**THE PROBLEM**
Go through the entries below. Copy out every line that contains "regret".

-- Opening Marker --

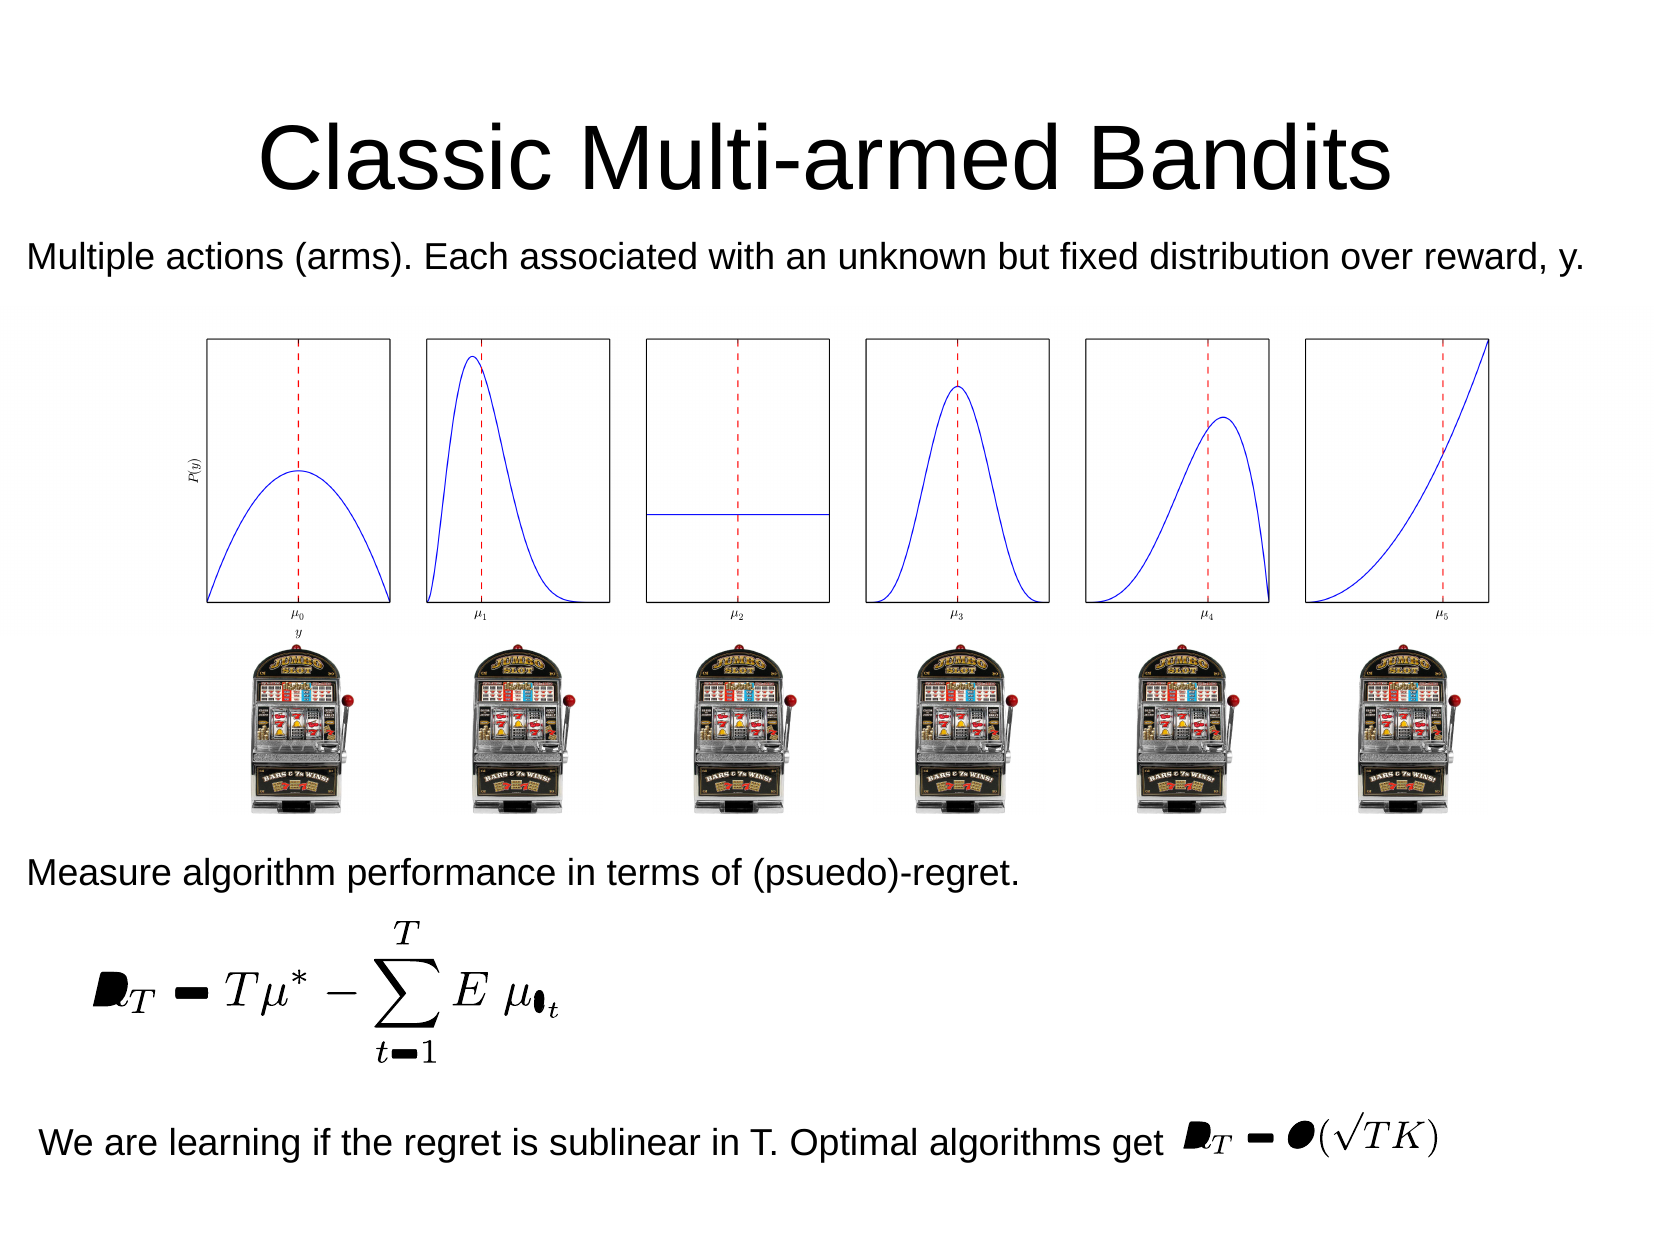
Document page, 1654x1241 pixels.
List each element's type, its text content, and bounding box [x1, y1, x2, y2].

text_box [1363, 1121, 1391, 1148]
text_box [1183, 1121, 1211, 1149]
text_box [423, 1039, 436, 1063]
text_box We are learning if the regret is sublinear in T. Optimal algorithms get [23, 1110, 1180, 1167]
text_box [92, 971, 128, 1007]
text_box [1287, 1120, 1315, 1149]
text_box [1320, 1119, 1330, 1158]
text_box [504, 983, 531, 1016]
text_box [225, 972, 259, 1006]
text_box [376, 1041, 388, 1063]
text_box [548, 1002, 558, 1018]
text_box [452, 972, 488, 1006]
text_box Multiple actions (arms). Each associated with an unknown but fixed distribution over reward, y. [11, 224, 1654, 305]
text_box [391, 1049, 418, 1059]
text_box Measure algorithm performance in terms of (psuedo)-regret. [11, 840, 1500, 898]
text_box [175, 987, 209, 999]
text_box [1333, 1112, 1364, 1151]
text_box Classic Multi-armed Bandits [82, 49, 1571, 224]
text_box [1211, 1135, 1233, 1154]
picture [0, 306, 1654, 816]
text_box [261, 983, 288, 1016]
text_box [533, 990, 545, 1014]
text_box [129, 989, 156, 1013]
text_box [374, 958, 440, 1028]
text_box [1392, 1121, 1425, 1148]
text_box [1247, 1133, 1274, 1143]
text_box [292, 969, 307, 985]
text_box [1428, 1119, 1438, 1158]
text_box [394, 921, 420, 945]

-- Closing Marker --

**WRITTEN SOLUTION**
text_box We are learning if the regret is sublinear in T. Optimal algorithms get [23, 1110, 1180, 1167]
text_box Measure algorithm performance in terms of (psuedo)-regret. [11, 840, 1500, 898]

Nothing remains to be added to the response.